In quest’opera Veniero Scarselli compie un viaggio nella propria coscienza interiore, nel tentativo di rispondere attraverso la poesia a quelle domande che identificano nel rapporto tra umano e divino la primordiale necessità del sapere.

Un tentativo che molti hanno già compiuto, primo fra tutti il Sommo Poeta Dante Alighieri che nella Commedia offre risposta all’incessante smarrimento umano introducendo il concetto di una consistenza divina diffusa in ogni ambito della storia umana, principio e necessità della stessa vita.

Veniero Scarselli, alla luce della nuova biologia e delle scoperte dei secoli più recenti, cerca di coniugare l’esigenza della ricerca mistica con il dogma scientifico, indagando con ironia sottile – ma senza facile saccenza – le varie possibilità dialettiche che fornisce un viaggio altrettanto allegorico nei meandri di un metafisico contemporaneo, tracciato alla maniera della Commedia ma ribaltato nella sua immagine univoca di assoluta esattezza e perfezione. Si potrebbe dire che il Dio di Veniero Scarselli ( e parimenti il suo “ombelico”) sia un Dio “imperfetto” , creatore di materia dissolubile e fragile, talmente labile da corrompersi nella stesso viaggio di conoscenza verso il divino suo progenitore.

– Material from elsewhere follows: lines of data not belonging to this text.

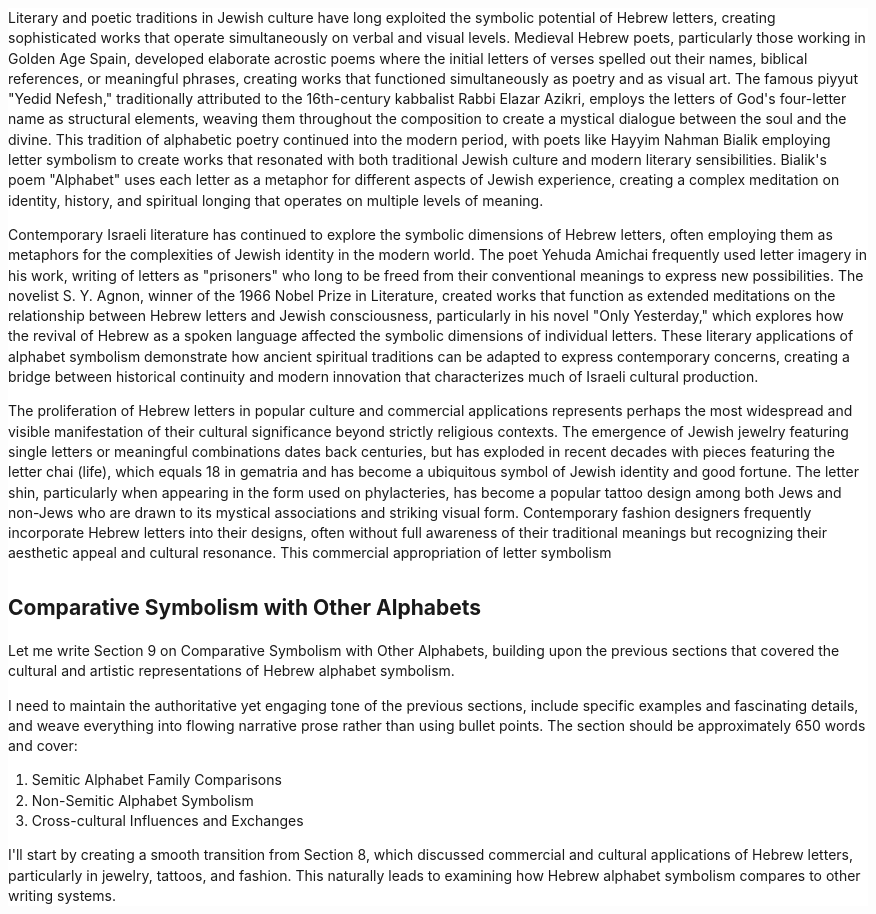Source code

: Literary and poetic traditions in Jewish culture have long exploited the symbolic potential of Hebrew letters, creating sophisticated works that operate simultaneously on verbal and visual levels. Medieval Hebrew poets, particularly those working in Golden Age Spain, developed elaborate acrostic poems where the initial letters of verses spelled out their names, biblical references, or meaningful phrases, creating works that functioned simultaneously as poetry and as visual art. The famous piyyut "Yedid Nefesh," traditionally attributed to the 16th-century kabbalist Rabbi Elazar Azikri, employs the letters of God's four-letter name as structural elements, weaving them throughout the composition to create a mystical dialogue between the soul and the divine. This tradition of alphabetic poetry continued into the modern period, with poets like Hayyim Nahman Bialik employing letter symbolism to create works that resonated with both traditional Jewish culture and modern literary sensibilities. Bialik's poem "Alphabet" uses each letter as a metaphor for different aspects of Jewish experience, creating a complex meditation on identity, history, and spiritual longing that operates on multiple levels of meaning.

Contemporary Israeli literature has continued to explore the symbolic dimensions of Hebrew letters, often employing them as metaphors for the complexities of Jewish identity in the modern world. The poet Yehuda Amichai frequently used letter imagery in his work, writing of letters as "prisoners" who long to be freed from their conventional meanings to express new possibilities. The novelist S. Y. Agnon, winner of the 1966 Nobel Prize in Literature, created works that function as extended meditations on the relationship between Hebrew letters and Jewish consciousness, particularly in his novel "Only Yesterday," which explores how the revival of Hebrew as a spoken language affected the symbolic dimensions of individual letters. These literary applications of alphabet symbolism demonstrate how ancient spiritual traditions can be adapted to express contemporary concerns, creating a bridge between historical continuity and modern innovation that characterizes much of Israeli cultural production.

The proliferation of Hebrew letters in popular culture and commercial applications represents perhaps the most widespread and visible manifestation of their cultural significance beyond strictly religious contexts. The emergence of Jewish jewelry featuring single letters or meaningful combinations dates back centuries, but has exploded in recent decades with pieces featuring the letter chai (life), which equals 18 in gematria and has become a ubiquitous symbol of Jewish identity and good fortune. The letter shin, particularly when appearing in the form used on phylacteries, has become a popular tattoo design among both Jews and non-Jews who are drawn to its mystical associations and striking visual form. Contemporary fashion designers frequently incorporate Hebrew letters into their designs, often without full awareness of their traditional meanings but recognizing their aesthetic appeal and cultural resonance. This commercial appropriation of letter symbolism

## Comparative Symbolism with Other Alphabets

<think>Let me write Section 9 on Comparative Symbolism with Other Alphabets, building upon the previous sections that covered the cultural and artistic representations of Hebrew alphabet symbolism.

I need to maintain the authoritative yet engaging tone of the previous sections, include specific examples and fascinating details, and weave everything into flowing narrative prose rather than using bullet points. The section should be approximately 650 words and cover:

1. Semitic Alphabet Family Comparisons
2. Non-Semitic Alphabet Symbolism  
3. Cross-cultural Influences and Exchanges

I'll start by creating a smooth transition from Section 8, which discussed commercial and cultural applications of Hebrew letters, particularly in jewelry, tattoos, and fashion. This naturally leads to examining how Hebrew alphabet symbolism compares to other writing systems.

In qualche modo, sembra suggerirci l’autore, Dio rimane solo quanto l’uomo, incapace di generare una vera, superiore unione che travalichi l’essenza stessa della corporeità e del suo inevitabile disfacimento . Una conclusione paradossale dell’approccio mistico che Veniero Scarselli maneggia con la maestria di chi la sa talmente lunga da introdursi dialetticamente in un cammino che ci ricorda le peripezie sognanti di Alice nel paese delle meraviglie, anche lei a caccia di verità ma costretta a svegliarsi e a tornare “terrena” prima del compimento del suo viaggio. “L’Ultima conoscenza non è ultima | secondo il fittizio orologio | del suo tempo mortale ma soltanto | perché dopo non v’è alcun’altra cosa | da conoscere né in terra né in cielo”: una regola che solo la poesia ha la possibilità di superare, per interloquire con il mistero e gli inevitabili interrogativi che contiene.